Commissioners Pat Lunvall and Skip Avansino questioned Belfort regarding his TRT use in Brazil and other jurisdictions. Belfort had been granted exemptions in Canada and Pennsylvania, in addition to Brazil. He was also questioned about his place of residence.​

“They knew he was on TRT and they checked his levels and he met the requirements in both Canada and Pennsylvania,” said Alonso.

Belfort spoke candidly about his life off TRT.

“In the beginning it was really hard. It was a crash,” said the 37-year-old. “I'm just training smart. I gotta be smart with the age that I have, with the experience. I have a mission and my mission for the sports is to be an example, be a role model and fulfill my dream.

Avansino and Marnell ended the hearing by ensuring Belfort abides by reasonable testing conditions and stating that all state commissioners have the power to order a test at selected dates. Belfort was encouraged by the NAC to be in a location where that could be accomplished with ease, to which he stated, “I’m fully cooperating with you guys. Whatever you guys want will be done."

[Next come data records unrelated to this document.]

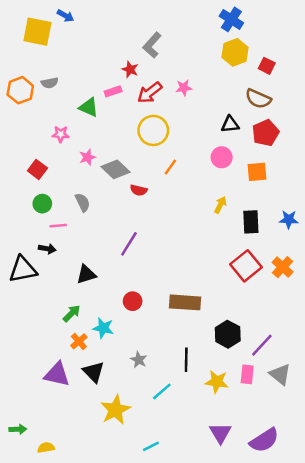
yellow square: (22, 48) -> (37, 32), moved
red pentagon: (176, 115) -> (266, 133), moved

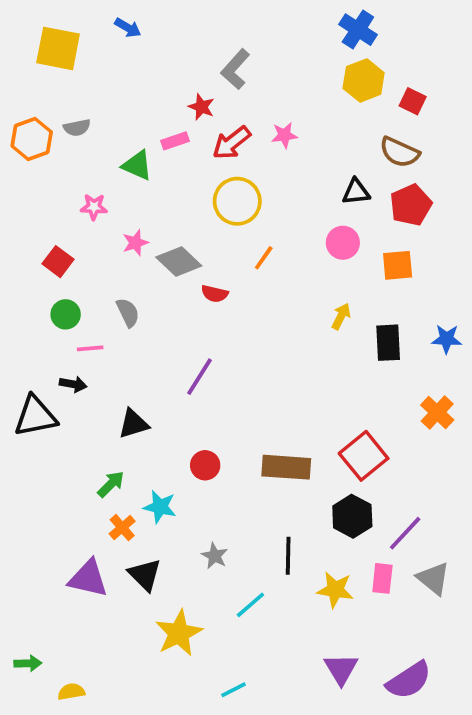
blue arrow: (65, 16) -> (128, 28), moved
red square: (246, 266) -> (364, 456), moved

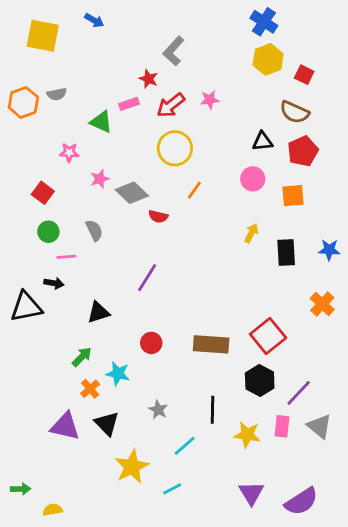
cyan line: (233, 690) -> (172, 489), moved

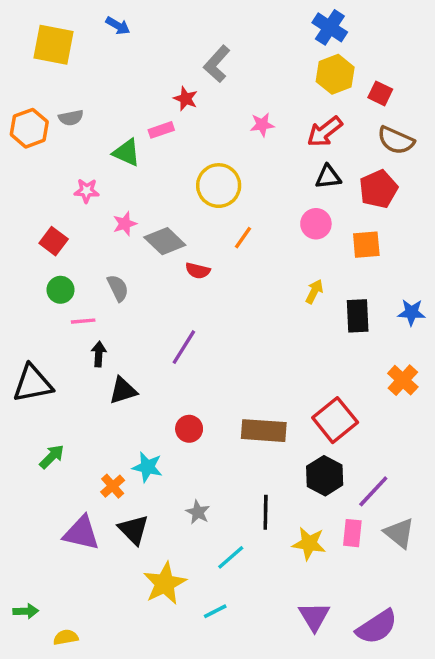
red arrow: (171, 105) -> (325, 132), moved
brown semicircle: (294, 112) -> (396, 140), moved
black arrow: (54, 283) -> (99, 354), moved, turned -96
green arrow: (82, 357) -> (52, 457), moved

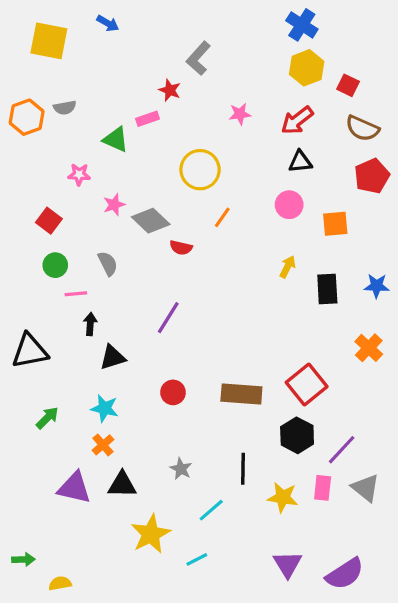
red pentagon: (378, 189) -> (372, 176), moved
cyan star: (147, 467) -> (105, 408), moved
black triangle: (133, 530) -> (122, 485), turned -44

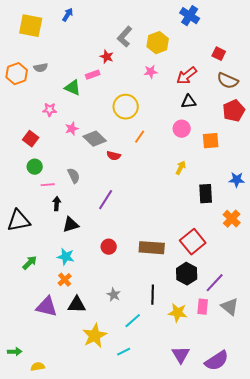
blue arrow: (108, 23) -> (68, 15), turned -88
yellow hexagon: (307, 68) -> (158, 43), moved
gray semicircle: (108, 264) -> (74, 176), moved
black rectangle: (327, 289) -> (206, 194), moved

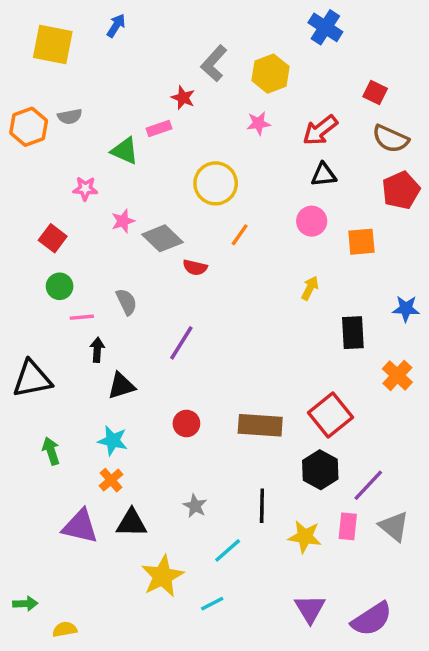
green arrow: (30, 263) -> (51, 451), turned -63

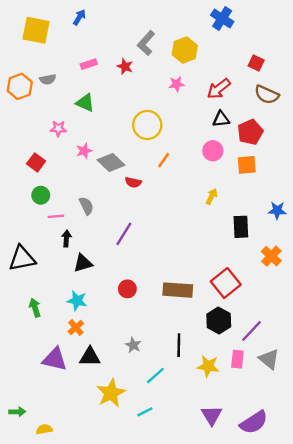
pink rectangle: (159, 129) -> (89, 64), moved
red pentagon: (401, 190) -> (250, 132), moved

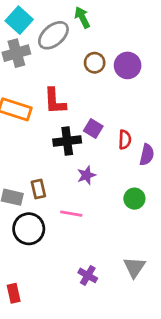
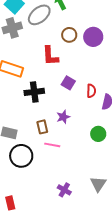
red L-shape: (55, 101) -> (50, 56), moved
black cross: (67, 141) -> (34, 92), moved
brown rectangle: (38, 189) -> (42, 127), moved

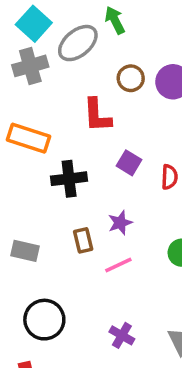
pink line: (52, 145) -> (118, 265), moved, turned -35
black circle: (21, 156) -> (44, 320), moved
purple cross: (64, 190) -> (122, 335), moved

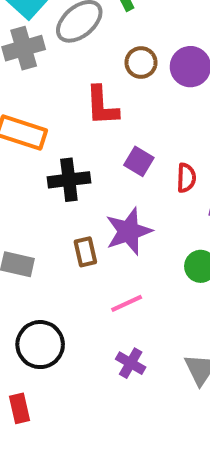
purple star: (120, 223) -> (129, 231), size x1.6
pink line: (118, 265) -> (127, 303), moved

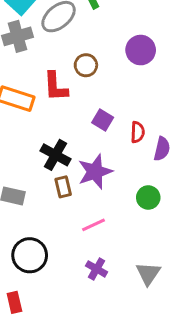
brown circle: (141, 63) -> (86, 65), moved
red L-shape: (102, 106) -> (55, 87), moved
black cross: (69, 180) -> (55, 155), moved, turned 36

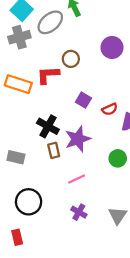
red L-shape: (55, 87) -> (48, 75), turned 90
red semicircle: (138, 132) -> (110, 109), turned 63

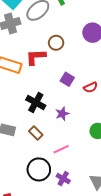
purple star: (78, 139) -> (62, 114), size x0.6
brown rectangle: (54, 150) -> (36, 133), moved, turned -32
black circle: (29, 202) -> (39, 169), moved

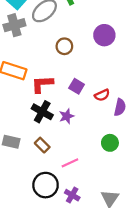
red L-shape: (36, 57) -> (42, 84), moved
purple star: (62, 114) -> (67, 116), moved

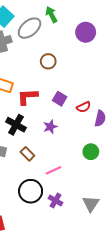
purple circle: (104, 35) -> (86, 32), moved
black cross: (42, 112) -> (16, 125), moved

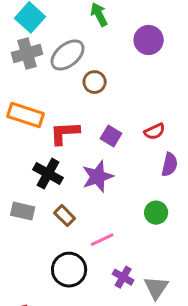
gray ellipse: (30, 28) -> (68, 55), moved
red semicircle: (84, 107) -> (155, 132), moved
purple star: (50, 127) -> (98, 177), size x1.5
purple cross: (55, 201) -> (123, 277), moved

Upon conclusion of the vote, Belfort was granted a license on the three aforementioned conditional terms. Brady had strong words on how this impacts Belfort’s impending legacy and pursuit of a title.

"Your legacy will be determined by this meeting [going] forward, I believe that," said Brady. "There's some gray area right now, but I believe your legacy will be determined from here forward. I hope that that's outstanding. I wish you the best in accomplishing that."

Belfort was originally scheduled to fight  Weidman for the middleweight strap at UFC 173 in May. He was originally pulled from the fight to be in compliance with drug testing protocol. Belfort was removed from the card and replaced by Lyoto Machida. That fight was ultimately moved to UFC 175 in July.